"Right, everyone!" Kelly Pattrick shouted crisply, activating a powerpoint presentation. "Dale's set the scene and now it's time for some activity! Has everyone got a coloured sticker?" Various voices confirmed this. "Has everyone put their initials on the task chart over there?" The response was more confused. A few people shouted that they had. A few shouted "No!". Most looked confused and some guilty.
"It isn't clear what it means," Mike Finnegan complained.
"Ah, but you could have asked," Dale Brashcon commented. Mike looked cross but kept quiet. "Today is all about reaching out and taking risks!" Dale continued. "Kelly?"
"Now listen carefully, because I'm going to explain what the stickers and the chart mean," Kelly declaimed. "The stickers are red, blue, green, yellow and purple. All of these indicate roles we want you to play. There they are on the screen:
RED: Achieving go-getter
BLUE: Strategic visioner
GREEN: Holistic networker
YELLOW: Leader and motivator
PURPLE: Excellence beacon.
Everyone now know what they're supposed to be?"
"What about BORING BUREAUCRAT, PROCESS-OBSESSED ROBOT, PERPETUAL GRUMBLER and OTHER PEOPLE'S WORK NICKER?" Gwilym Roberts said under his breath. Kelly did not hear this, but she did see Reema Narlikar turn her head to give Gwilym a smile. Kelly did not smile: it was not the right point in the script.
"Now for the chart," Kelly announced - and the screen did her bidding. "Down that axis - a number of situations you'll be asked to solve in your team. As you see, they're called THE FLOOD, NEGATIVITY, THE AWARD, MODERNISATION, CHANGE and THE BUSINESS CASE. Along the other axis are roles you can take in the team - chair, facilitator, consultant, subject expert, newcomer, deputising for director. Where there's room for more than one person in one role that's reflected in the columns. Now put your initials in one of the vacant boxes and then - here's the slide - go to the tables numbered for your situation where you'll find briefings on the situation." This created a great surge towards the chart and a long, disorganised queue. Sally Berg, in a wheelchair, did not move. Dale bustled up to her and asked if he could help.
No," she replied, because I'm not going to get through that crowd. Also I won't be able to reach the chart to write on it." With Dale's promise that he would bring the chart to her as soon as possible, she stayed put.

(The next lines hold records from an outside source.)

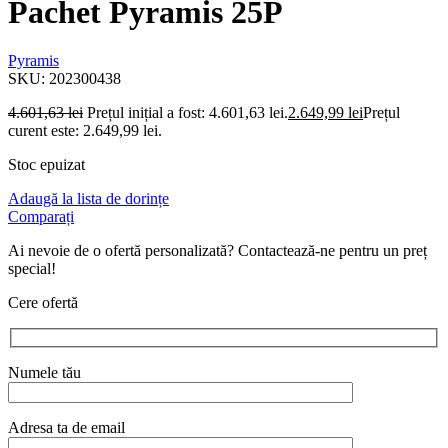
Pachet Pyramis 25P
Pyramis
SKU:
202300438
4.601,63
lei
Prețul inițial a fost: 4.601,63 lei.
2.649,99
lei
Prețul
curent este: 2.649,99 lei.
Stoc epuizat
Adaugă la lista de dorințe
Comparați
Ai nevoie de o ofertă personalizată? Contactează-ne pentru un preț
special!
Cere ofertă
Numele tău
Adresa ta de email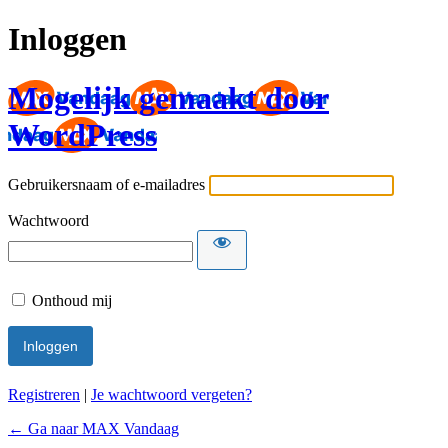
Inloggen
Mogelijk gemaakt door
WordPress
Gebruikersnaam of e-mailadres
Wachtwoord
Onthoud mij
Registreren
|
Je wachtwoord vergeten?
← Ga naar MAX Vandaag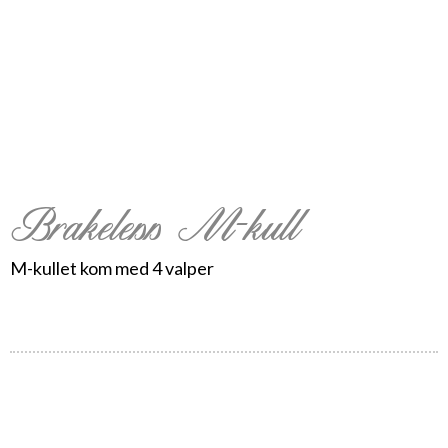
Brakeless M-kull
M-kullet kom med 4 valper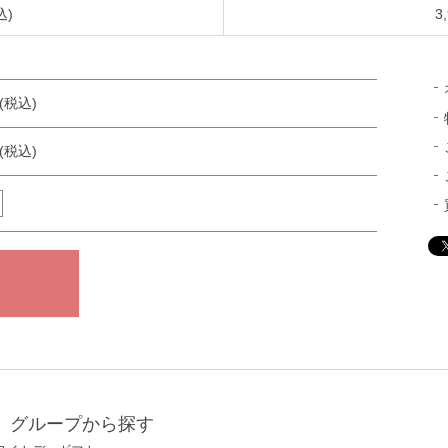
込)
3
円(税込)
円(税込)
グループから探す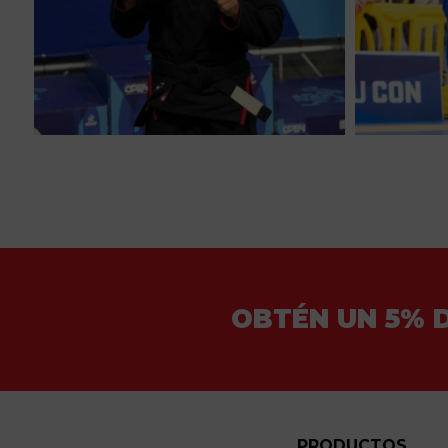
OBTÉN UN 5% 
PRODUCTOS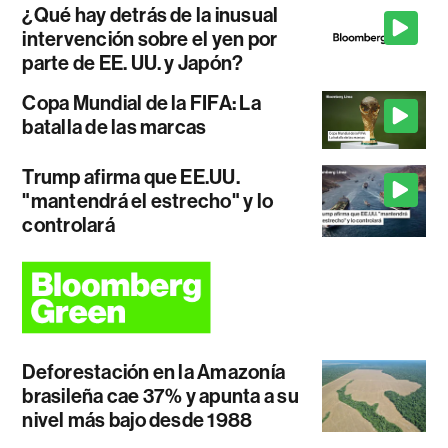
¿Qué hay detrás de la inusual
intervención sobre el yen por
parte de EE. UU. y Japón?
Copa Mundial de la FIFA: La
batalla de las marcas
Trump afirma que EE.UU.
"mantendrá el estrecho" y lo
controlará
Deforestación en la Amazonía
brasileña cae 37% y apunta a su
nivel más bajo desde 1988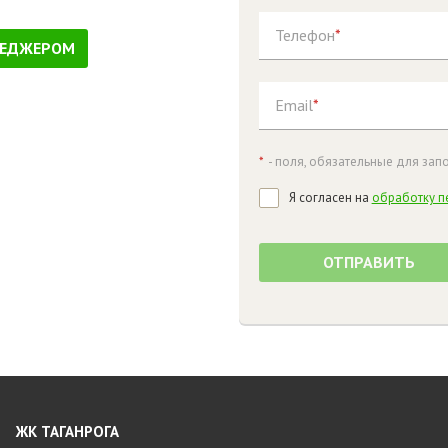
Телефон
*
НЕДЖЕРОМ
Email
*
*
- поля, обязательные для зап
Я согласен на
обработку п
ОТПРАВИТЬ
ЖК ТАГАНРОГА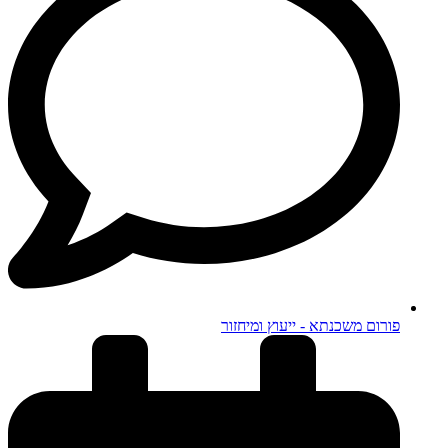
פורום משכנתא - ייעוץ ומיחזור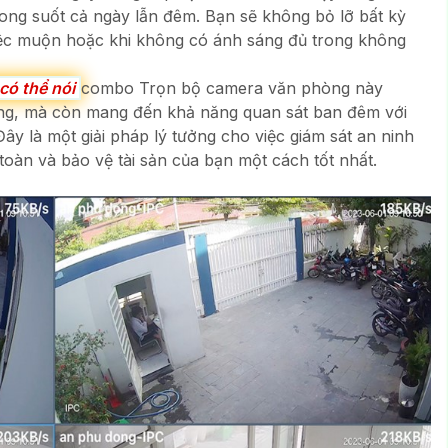
rong suốt cả ngày lẫn đêm. Bạn sẽ không bỏ lỡ bất kỳ
 việc muộn hoặc khi không có ánh sáng đủ trong không
 có thể nói
combo Trọn bộ camera văn phòng này
ượng, mà còn mang đến khả năng quan sát ban đêm với
y là một giải pháp lý tưởng cho việc giám sát an ninh
toàn và bảo vệ tài sản của bạn một cách tốt nhất.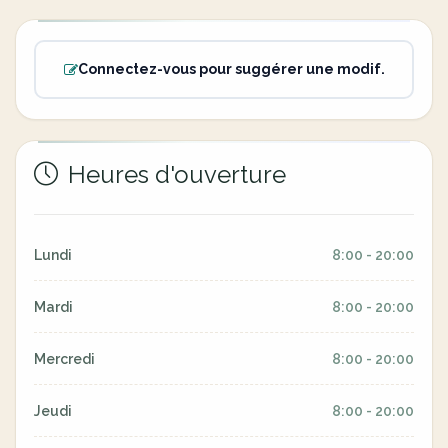
Connectez-vous pour suggérer une modif.
Heures d'ouverture
Lundi
8:00 - 20:00
Mardi
8:00 - 20:00
Mercredi
8:00 - 20:00
Jeudi
8:00 - 20:00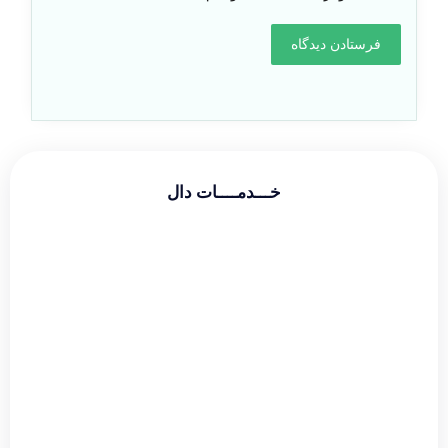
خـــدمــــات دال
طراحی سایت شرکتی
طراحی سایت فروشگاهی
طراحی سایت شخصی
سئو و بهینه سازی
دیجیتال مارکتینگ
گوگل ادز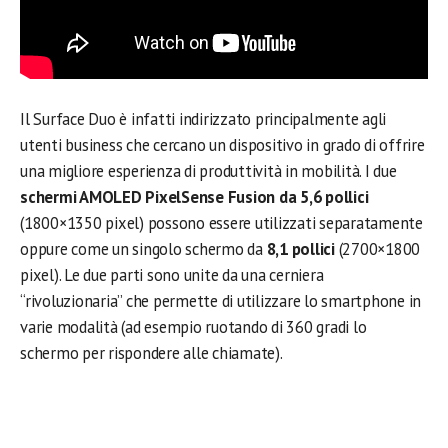
Il Surface Duo è infatti indirizzato principalmente agli
utenti business che cercano un dispositivo in grado di offrire
una migliore esperienza di produttività in mobilità. I due
schermi AMOLED PixelSense Fusion da 5,6 pollici
(1800×1350 pixel) possono essere utilizzati separatamente
oppure come un singolo schermo da
8,1 pollici
(2700×1800
pixel). Le due parti sono unite da una cerniera
“rivoluzionaria” che permette di utilizzare lo smartphone in
varie modalità (ad esempio ruotando di 360 gradi lo
schermo per rispondere alle chiamate).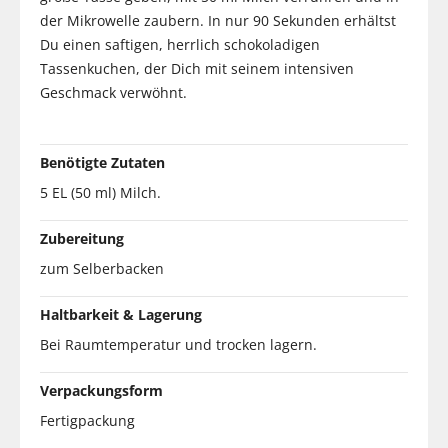
der Mikrowelle zaubern. In nur 90 Sekunden erhältst
Du einen saftigen, herrlich schokoladigen
Tassenkuchen, der Dich mit seinem intensiven
Geschmack verwöhnt.
Benötigte Zutaten
5 EL (50 ml) Milch.
Zubereitung
zum Selberbacken
Haltbarkeit & Lagerung
Bei Raumtemperatur und trocken lagern.
Verpackungsform
Fertigpackung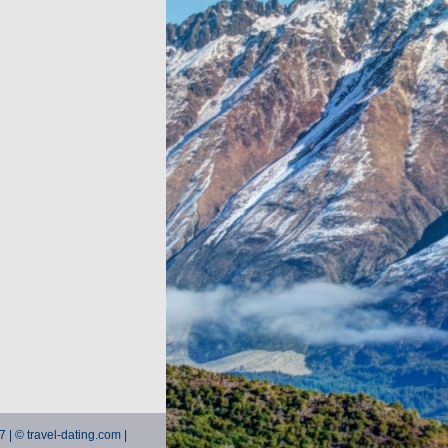
7 | © travel-dating.com |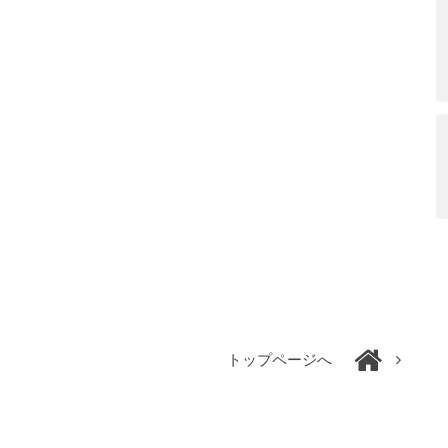
トップページへ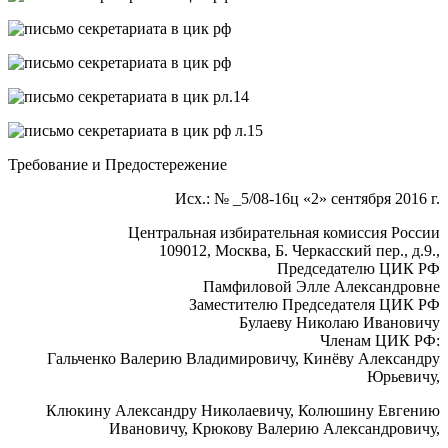
Требование и Предостережение
Исх.: № _5/08-16ц «2» сентября 2016 г.
Центральная избирательная комиссия России
109012, Москва, Б. Черкасский пер., д.9.,
Председателю ЦИК РФ
Памфиловой Элле Александровне
Заместителю Председателя ЦИК РФ
Булаеву Николаю Ивановичу
Членам ЦИК РФ:
Гальченко Валерию Владимировичу, Кинёву Александру
Юрьевичу,
Клюкину Александру Николаевичу, Колюшину Евгению
Ивановичу, Крюкову Валерию Александровичу,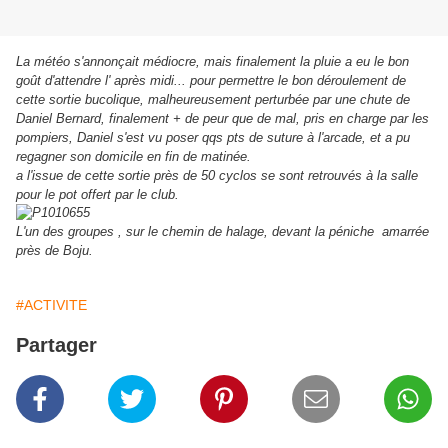
La météo s'annonçait médiocre, mais finalement la pluie a eu le bon
goût d'attendre l' après midi... pour permettre le bon déroulement de
cette sortie bucolique, malheureusement perturbée par une chute de
Daniel Bernard, finalement + de peur que de mal, pris en charge par les
pompiers, Daniel s'est vu poser qqs pts de suture à l'arcade, et a pu
regagner son domicile en fin de matinée.
a l'issue de cette sortie près de 50 cyclos se sont retrouvés à la salle
pour le pot offert par le club.
L'un des groupes , sur le chemin de halage, devant la péniche amarrée
près de Boju.
#ACTIVITE
Partager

The crowd was beginning to filter back and find the right tables. Neil Balderson, watching, was disappointed that they did not seem to be getting stuck into understanding the situations. This kind of exercise really divided the sheep from the goats.
"Kelly," said Hamish Carpenter, "there's no further information on the tables. The bits of paper are evaluation forms." But reacting decisively to unexpected problems was something the organisers believed in. The briefings were found in a box. Soon three people were rushing around between the tables handing them out.
The morning collaborative activity was about to begin in earnest.